Limits of Reliable Communication with Low Probability of Detection on AWGN Channels (1202.6423v4)

Abstract: We present a square root limit on the amount of information transmitted reliably and with low probability of detection (LPD) over additive white Gaussian noise (AWGN) channels. Specifically, if the transmitter has AWGN channels to an intended receiver and a warden, both with non-zero noise power, we prove that $o(\sqrt{n})$ bits can be sent from the transmitter to the receiver in $n$ channel uses while lower-bounding $\alpha+\beta\geq1-\epsilon$ for any $\epsilon>0$, where $\alpha$ and $\beta$ respectively denote the warden's probabilities of a false alarm when the sender is not transmitting and a missed detection when the sender is transmitting. Moreover, in most practical scenarios, a lower bound on the noise power on the channel between the transmitter and the warden is known and $O(\sqrt{n})$ bits can be sent in $n$ LPD channel uses. Conversely, attempting to transmit more than $O(\sqrt{n})$ bits either results in detection by the warden with probability one or a non-zero probability of decoding error at the receiver as $n\rightarrow\infty$.

• The paper establishes the square root law, demonstrating that covert bits scale as O(√n) over n channel uses.
• It leverages Neyman–Pearson hypothesis testing to quantify the trade-off between detection probability and decoding error.
• The analysis offers practical guidelines for deploying covert communication strategies under realistic AWGN and power constraints.

Limits of Reliable Communication with Low Probability of Detection on AWGN Channels

The paper investigates the boundaries of transmitting information with low probability of detection (LPD) in additive white Gaussian noise (AWGN) channels. It introduces a concept termed the "square root limit", establishing that in scenarios where both the intended receiver and a potential eavesdropper (warden) experience non-zero noise, the amount of information reliably and covertly transmitted is limited to $o(\sqrt{n})$ bits over $n$ channel uses.

Key Contributions

1. Square Root Law: The paper proves that the maximum number of bits sent covertly scales with $\mathcal{O}(\sqrt{n})$, a significant restriction implied by asymptotic behavior. This limit is a mathematical boundary beyond which either detection by the warden occurs with high probability or the probability of decoding error at the receiver increases non-trivially.
2. Information-Theoretic Limits: Extending beyond the spread-spectrum techniques, this research fills a gap by analytically defining the bounds of LPD communication. It elaborates a scenario with both the receiver and warden channels being characterized by AWGN, framing conditions for covert communication.
3. Analysis Framework: Utilizing alternating hypotheses, the research employs statistical tools such as Neyman--Pearson hypothesis testing and total variation distance to delineate the conditions under which covert communication with low error probability is achievable.

Numerical and Theoretical Insights

• The results indicate that Alice (the transmitter) can maintain a combined detection error probability ($\alpha + \beta$) that sufficiently reaches or exceeds a threshold, given certain assumptions on noise power and shared randomness with Bob (the receiver).
• Detailed proofs show the achievability under realistic constraints such as peak power and average power limitations, reinforcing the robustness of the square root law.

Implications and Future Directions

Practical Impacts: The findings have relevance across fields requiring covert communication, such as military operations where avoiding detection is crucial.

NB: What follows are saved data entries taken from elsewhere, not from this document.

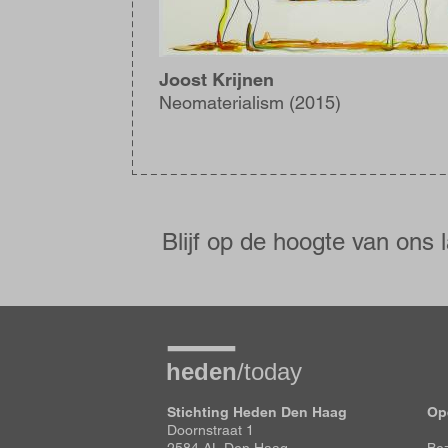
Joost Krijnen
Neomaterialism (2015)
Blijf
op
de
Blijf op de hoogte van ons 
hoogte
Stichting Heden Den Haag
Op
Doornstraat 1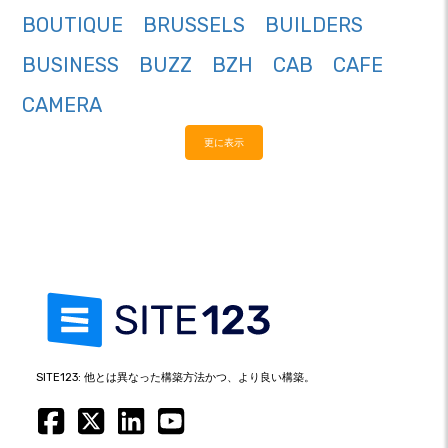
BOUTIQUE
BRUSSELS
BUILDERS
BUSINESS
BUZZ
BZH
CAB
CAFE
CAMERA
更に表示
SITE123: 他とは異なった構築方法かつ、より良い構築。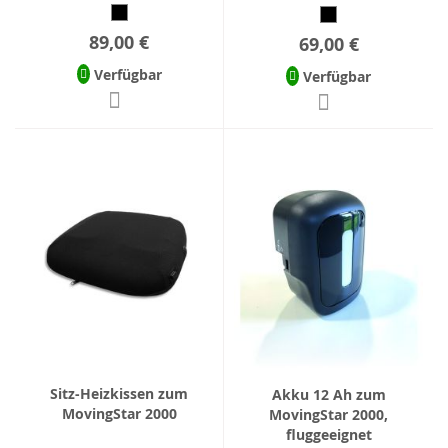
89,00 €
69,00 €
Verfügbar
Verfügbar
Sitz-Heizkissen zum
Akku 12 Ah zum
MovingStar 2000
MovingStar 2000,
fluggeeignet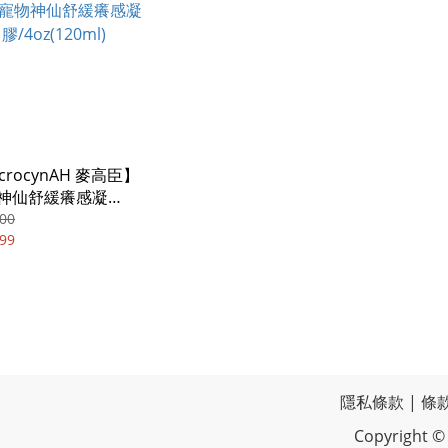
crocynAH 麥高臣】
神仙舒緩癢感凝
z(120ml)
00
99
隱私條款
|
條
Copyrigh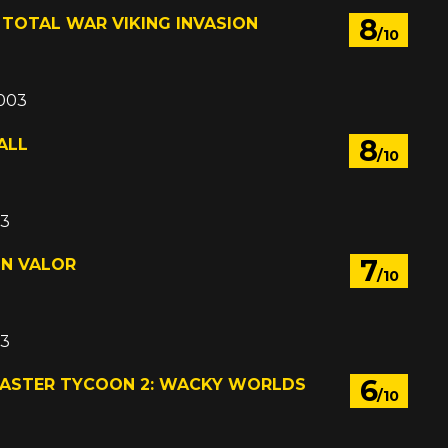
8
 TOTAL WAR VIKING INVASION
/10
2003
8
ALL
/10
03
7
N VALOR
/10
03
6
ASTER TYCOON 2: WACKY WORLDS
/10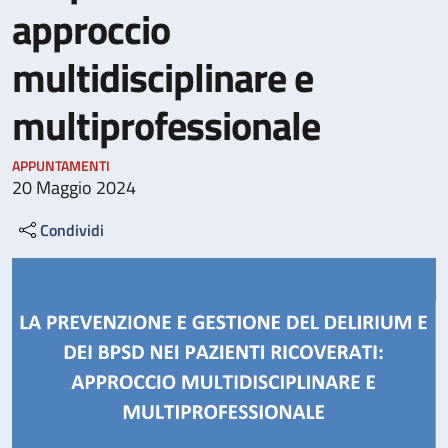
approccio
multidisciplinare e
multiprofessionale
APPUNTAMENTI
20 Maggio 2024
Condividi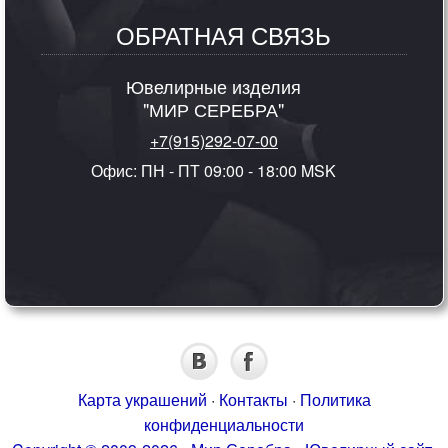
ОБРАТНАЯ СВЯЗЬ
Ювелирные изделия
"МИР СЕРЕБРА"
+7(915)292-07-00
Офис: ПН - ПТ 09:00 - 18:00 MSK
Карта украшений
·
Контакты
·
Политика
конфиденциальности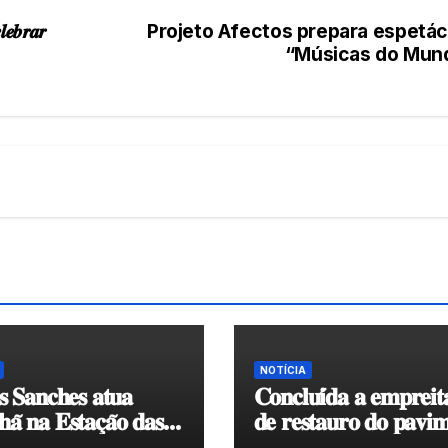
𝒆𝒃𝒓𝒂𝒓
Projeto Afectos prepara espetác
“Músicas do Mun
NOTÍCIA
𝐬 𝐒𝐚𝐧𝐜𝐡𝐞𝐬 𝐚𝐭𝐮𝐚
𝐂𝐨𝐧𝐜𝐥𝐮𝐢́𝐝𝐚 𝐚 𝐞𝐦𝐩𝐫𝐞𝐢𝐭
𝐚̃ 𝐧𝐚 𝐄𝐬𝐭𝐚𝐜̧𝐚̃𝐨 𝐝𝐚𝐬
𝐝𝐞 𝐫𝐞𝐬𝐭𝐚𝐮𝐫𝐨 𝐝𝐨 𝐩𝐚𝐯𝐢𝐦
𝐞𝐧𝐯𝐨𝐥𝐯𝐞𝐧𝐭𝐞 𝐚̀ 𝐂𝐚𝐩𝐞𝐥𝐚 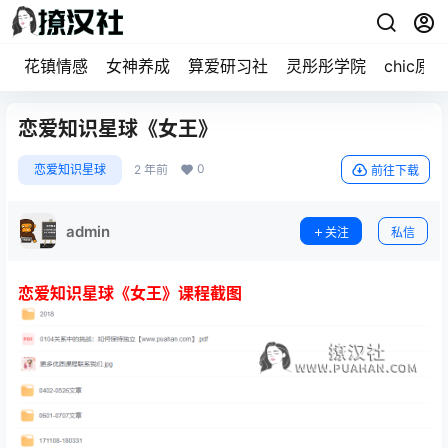
花镇情感
女神养成
算爱研习社
灵彤彤学院
chic原醉
恋爱知识星球《女王》
0
恋爱知识星球
2 年前
前往下载
admin
关注
私信
恋爱知识星球《女王》课程截图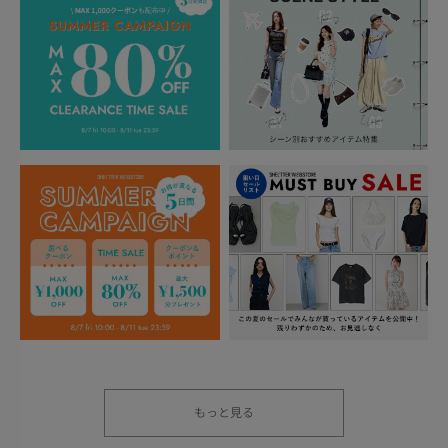
もっと見る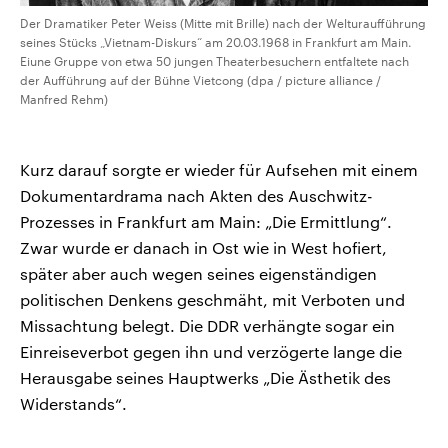
Der Dramatiker Peter Weiss (Mitte mit Brille) nach der Welturaufführung
seines Stücks „Vietnam-Diskurs“ am 20.03.1968 in Frankfurt am Main.
Eiune Gruppe von etwa 50 jungen Theaterbesuchern entfaltete nach
der Aufführung auf der Bühne Vietcong (dpa / picture alliance /
Manfred Rehm)
Kurz darauf sorgte er wieder für Aufsehen mit einem
Dokumentardrama nach Akten des Auschwitz-
Prozesses in Frankfurt am Main: „Die Ermittlung“.
Zwar wurde er danach in Ost wie in West hofiert,
später aber auch wegen seines eigenständigen
politischen Denkens geschmäht, mit Verboten und
Missachtung belegt. Die DDR verhängte sogar ein
Einreiseverbot gegen ihn und verzögerte lange die
Herausgabe seines Hauptwerks „Die Ästhetik des
Widerstands“.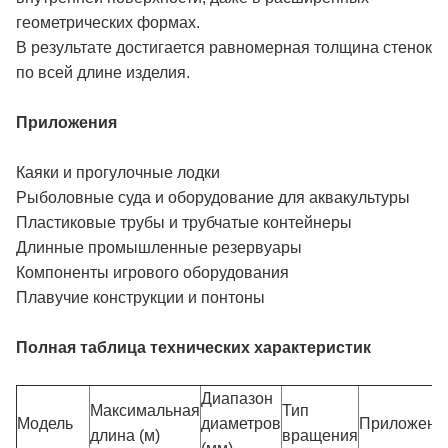
геометрических формах.
В результате достигается равномерная толщина стенок
по всей длине изделия.
Приложения
Каяки и прогулочные лодки
Рыболовные суда и оборудование для аквакультуры
Пластиковые трубы и трубчатые контейнеры
Длинные промышленные резервуары
Компоненты игрового оборудования
Плавучие конструкции и понтоны
Полная таблица технических характеристик
Диапазон
Максимальная
Тип
Модель
диаметров
Приложени
длина (м)
вращения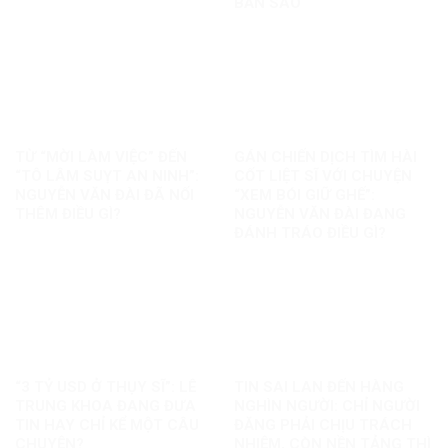
BẢN SAO
TỪ “MỜI LÀM VIỆC” ĐẾN
GÁN CHIẾN DỊCH TÌM HÀI
“TÔ LÂM SUỴT AN NINH”:
CỐT LIỆT SĨ VỚI CHUYỆN
NGUYỄN VĂN ĐÀI ĐÃ NỐI
“XEM BÓI GIỮ GHẾ”:
THÊM ĐIỀU GÌ?
NGUYỄN VĂN ĐÀI ĐANG
ĐÁNH TRÁO ĐIỀU GÌ?
“3 TỶ USD Ở THỤY SĨ”: LÊ
TIN SAI LAN ĐẾN HÀNG
TRUNG KHOA ĐANG ĐƯA
NGHÌN NGƯỜI: CHỈ NGƯỜI
TIN HAY CHỈ KỂ MỘT CÂU
ĐĂNG PHẢI CHỊU TRÁCH
CHUYỆN?
NHIỆM, CÒN NỀN TẢNG THÌ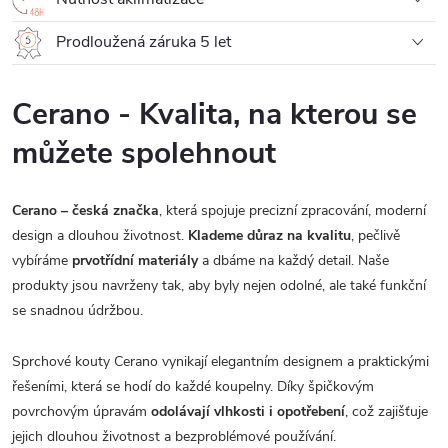
Prodloužená záruka 5 let
Cerano - Kvalita, na kterou se
můžete spolehnout
Cerano – česká značka
, která spojuje precizní zpracování, moderní
design a dlouhou životnost.
Klademe důraz na kvalitu
, pečlivě
vybíráme
prvotřídní materiály
a dbáme na každý detail. Naše
produkty jsou navrženy tak, aby byly nejen odolné, ale také funkční
se snadnou údržbou.
Sprchové kouty Cerano vynikají elegantním designem a praktickými
řešeními, která se hodí do každé koupelny. Díky špičkovým
povrchovým úpravám
odolávají vlhkosti i opotřebení
, což zajišťuje
jejich dlouhou životnost a bezproblémové používání.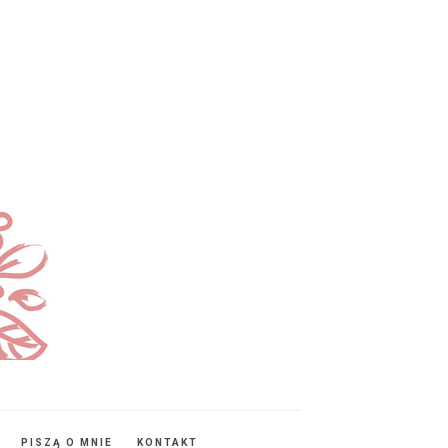
PISZĄ O MNIE
KONTAKT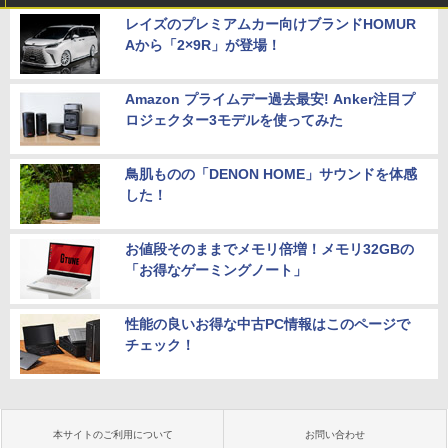
レイズのプレミアムカー向けブランドHOMUR
Aから「2×9R」が登場！
Amazon プライムデー過去最安! Anker注目プ
ロジェクター3モデルを使ってみた
鳥肌ものの「DENON HOME」サウンドを体感
した！
お値段そのままでメモリ倍増！メモリ32GBの
「お得なゲーミングノート」
性能の良いお得な中古PC情報はこのページで
チェック！
本サイトのご利用について
お問い合わせ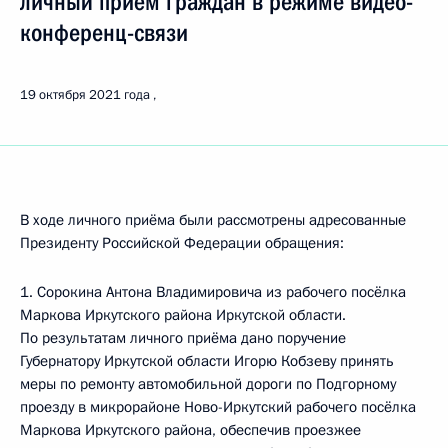
личный приём граждан в режиме видео-
конференц-связи
19 октября 2021 года
В ходе личного приёма были рассмотрены адресованные
Президенту Российской Федерации обращения:
1. Сорокина Антона Владимировича из рабочего посёлка
Маркова Иркутского района Иркутской области.
По результатам личного приёма дано поручение
Губернатору Иркутской области Игорю Кобзеву принять
меры по ремонту автомобильной дороги по Подгорному
проезду в микрорайоне Ново-Иркутский рабочего посёлка
Маркова Иркутского района, обеспечив проезжее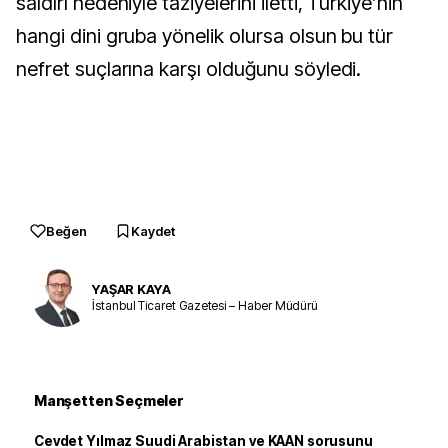
saldırı nedeniyle taziyelerini iletti, Türkiye’nin
hangi dini gruba yönelik olursa olsun bu tür
nefret suçlarına karşı olduğunu söyledi.
Beğen
Kaydet
YAŞAR KAYA
İstanbul Ticaret Gazetesi – Haber Müdürü
Manşetten Seçmeler
Cevdet Yılmaz Suudi Arabistan ve KAAN sorusunu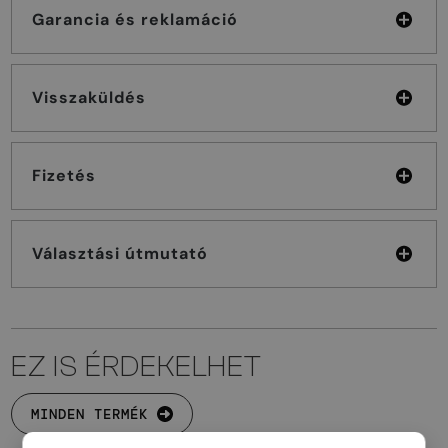
Garancia és reklamáció
Visszaküldés
Fizetés
Választási útmutató
EZ IS ÉRDEKELHET
MINDEN TERMÉK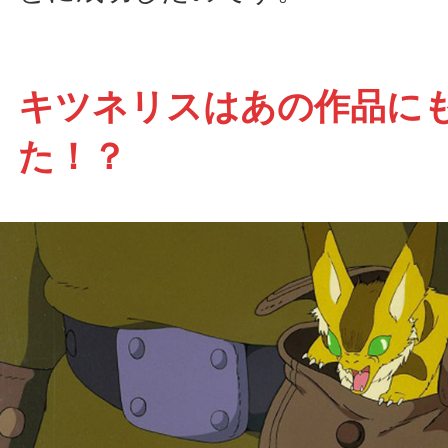
キツネリスはあの作品に
た！？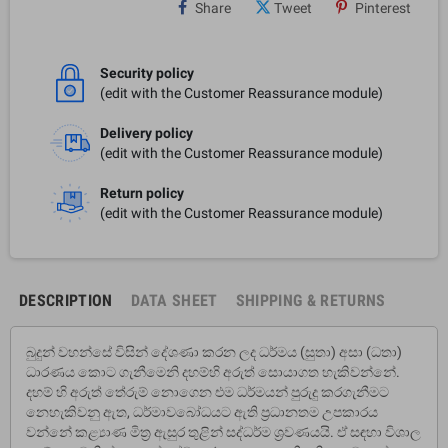
Share
Tweet
Pinterest
Security policy
(edit with the Customer Reassurance module)
Delivery policy
(edit with the Customer Reassurance module)
Return policy
(edit with the Customer Reassurance module)
DESCRIPTION
DATA SHEET
SHIPPING & RETURNS
බුදුන් වහන්සේ විසින් දේශණා කරන ලද ධර්මය (සුතා) අසා (ධතා)
ධාරණය කොට ගැනීමෙනි දහම්හි අරුත් සොයාගත හැකිවන්නේ.
දහම් හි අරුත් තේරුම් නොගෙන එම ධර්මයන් පුරුදු කරගැනීමට
නෙහැකිවනු ඇත, ධර්මාවබෝධයට ඇති ප්‍රධානතම උපකාරය
වන්නේ කළ්‍යාණ මිත්‍ර ඇසුර තුළින් සද්ධර්ම ශ්‍රවණයයි. ඒ සඳහා විශාල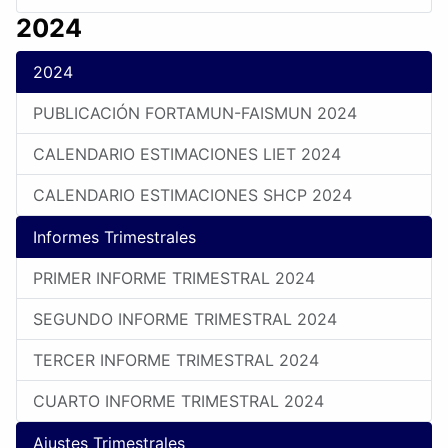
2024
2024
PUBLICACIÓN FORTAMUN-FAISMUN 2024
CALENDARIO ESTIMACIONES LIET 2024
CALENDARIO ESTIMACIONES SHCP 2024
Informes Trimestrales
PRIMER INFORME TRIMESTRAL 2024
SEGUNDO INFORME TRIMESTRAL 2024
TERCER INFORME TRIMESTRAL 2024
CUARTO INFORME TRIMESTRAL 2024
Ajustes Trimestrales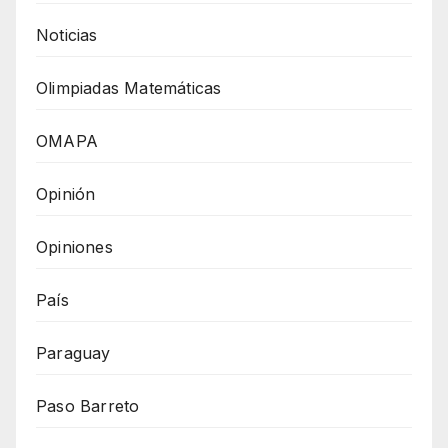
Noticias
Olimpiadas Matemáticas
OMAPA
Opinión
Opiniones
País
Paraguay
Paso Barreto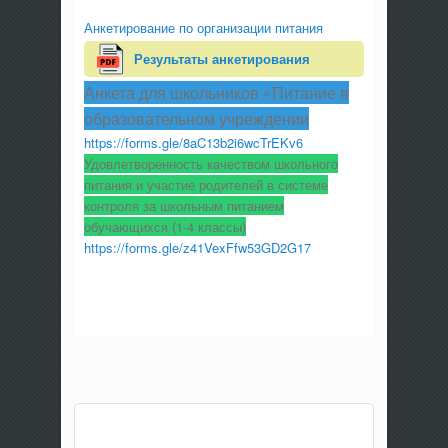
Анкетирование по организации питания
Результаты анкетирования
Анкета для школьников «Питание в
образовательном учреждении
https://forms.gle/8aC13b2i6wcTrEKv6
Удовлетворенность качеством школьного
питания и участие родителей в системе
контроля за школьным питанием
обучающихся (1-4 классы)
https://forms.gle/z41VexFfw53GD2G17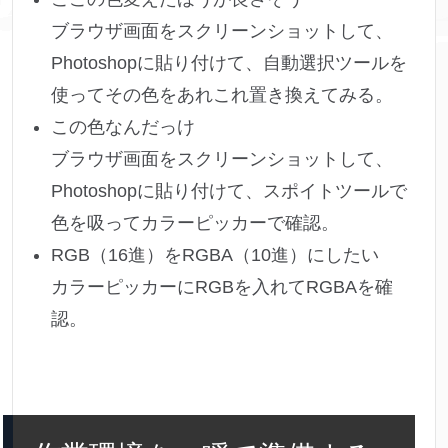
ブラウザ画面をスクリーンショットして、
Photoshopに貼り付けて、自動選択ツールを
使ってその色をあれこれ置き換えてみる。
この色なんだっけ
ブラウザ画面をスクリーンショットして、
Photoshopに貼り付けて、スポイトツールで
色を吸ってカラーピッカーで確認。
RGB（16進）をRGBA（10進）にしたい
カラーピッカーにRGBを入れてRGBAを確
認。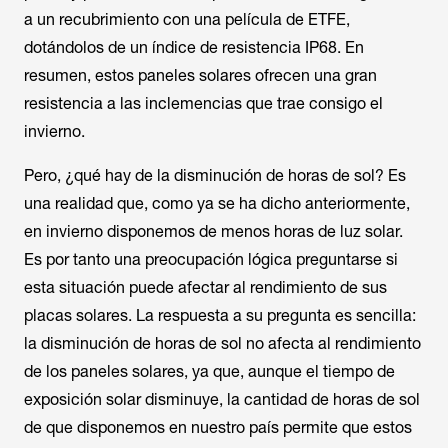
a un recubrimiento con una película de ETFE,
dotándolos de un índice de resistencia IP68. En
resumen, estos paneles solares ofrecen una gran
resistencia a las inclemencias que trae consigo el
invierno.
Pero, ¿qué hay de la disminución de horas de sol? Es
una realidad que, como ya se ha dicho anteriormente,
en invierno disponemos de menos horas de luz solar.
Es por tanto una preocupación lógica preguntarse si
esta situación puede afectar al rendimiento de sus
placas solares. La respuesta a su pregunta es sencilla:
la disminución de horas de sol no afecta al rendimiento
de los paneles solares, ya que, aunque el tiempo de
exposición solar disminuye, la cantidad de horas de sol
de que disponemos en nuestro país permite que estos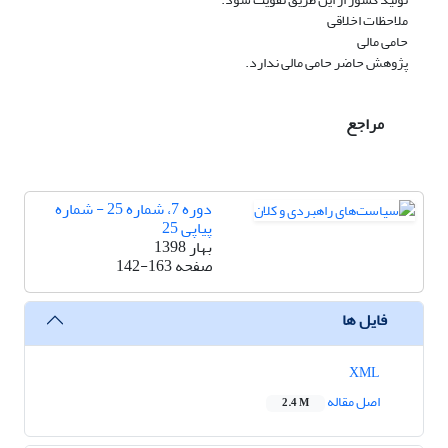
ملاحظات اخلاقی
حامی مالی
پژوهش حاضر حامی مالی ندارد.
مراجع
دوره 7، شماره 25 - شماره
پیاپی 25
بهار 1398
صفحه
142-163
فایل ها
XML
اصل مقاله
2.4 M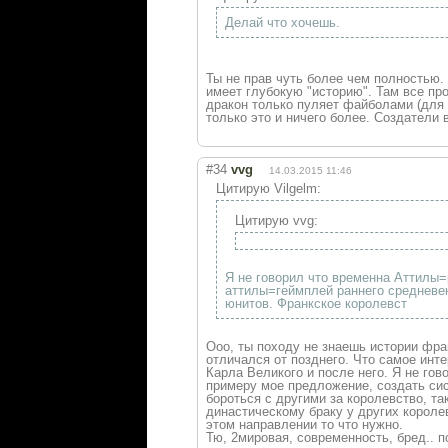
Делай что хочешь.
Ты не прав чуть более чем полностью.
имеет глубокую "историю". Там все пр
дракон только пуляет файболами (для п
только это и ничего более. Создатели 
#34
vvg
14.03.2015 11:46
Цитирую Vilgelm:
Цитирую vvg:
Я не говорил что временна Аттилы=
аттилы=геймплей раннего средневек
юнитов. Франкское королевст
Ооо, ты походу не знаешь истории фра
отличался от позднего. Что самое инт
Карла Великого и после него. Я не гов
примеру мое предложение, создать си
бороться с другими за королевство, т
династическому браку у других короле
этом направлении то что нужно.
Тю, 2мировая, современность, бред.. 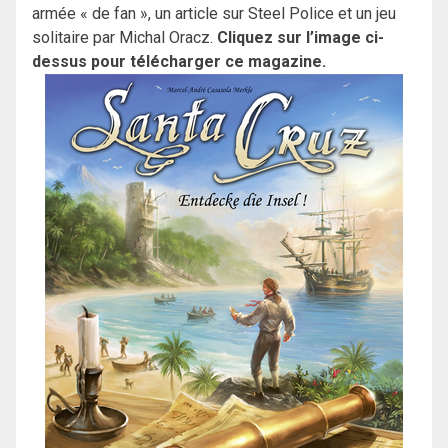
armée « de fan », un article sur Steel Police et un jeu
solitaire par Michal Oracz.
Cliquez sur l’image ci-
dessus pour télécharger ce magazine.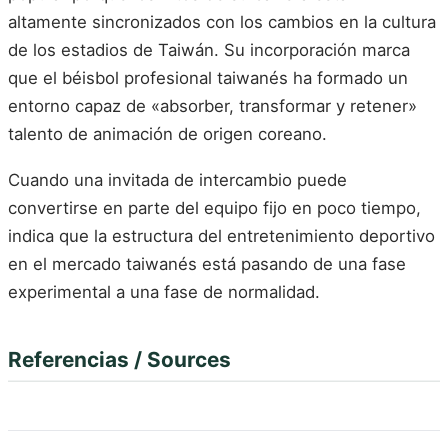
altamente sincronizados con los cambios en la cultura
de los estadios de Taiwán. Su incorporación marca
que el béisbol profesional taiwanés ha formado un
entorno capaz de «absorber, transformar y retener»
talento de animación de origen coreano.
Cuando una invitada de intercambio puede
convertirse en parte del equipo fijo en poco tiempo,
indica que la estructura del entretenimiento deportivo
en el mercado taiwanés está pasando de una fase
experimental a una fase de normalidad.
Referencias / Sources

It underscores the limitations of encryption when detectability itself poses a threat.

Theoretical Extensions: By confirming the zero capacity for LPD communication, the work prompts further exploration into the characterization of multipath, fading scenarios, and alternative adversary models, such as active wardens.

Speculative Projections: The paper alludes to the potential for developing LPD techniques that rely on environmental noise; this could be revolutionary in network situations where traditional cryptographic approaches are infeasible.

In summary, the paper contributes to a deeper understanding of covert communications within noisy channels, setting the scene for practical applications and theoretical advancement in securing wireless communications from detection.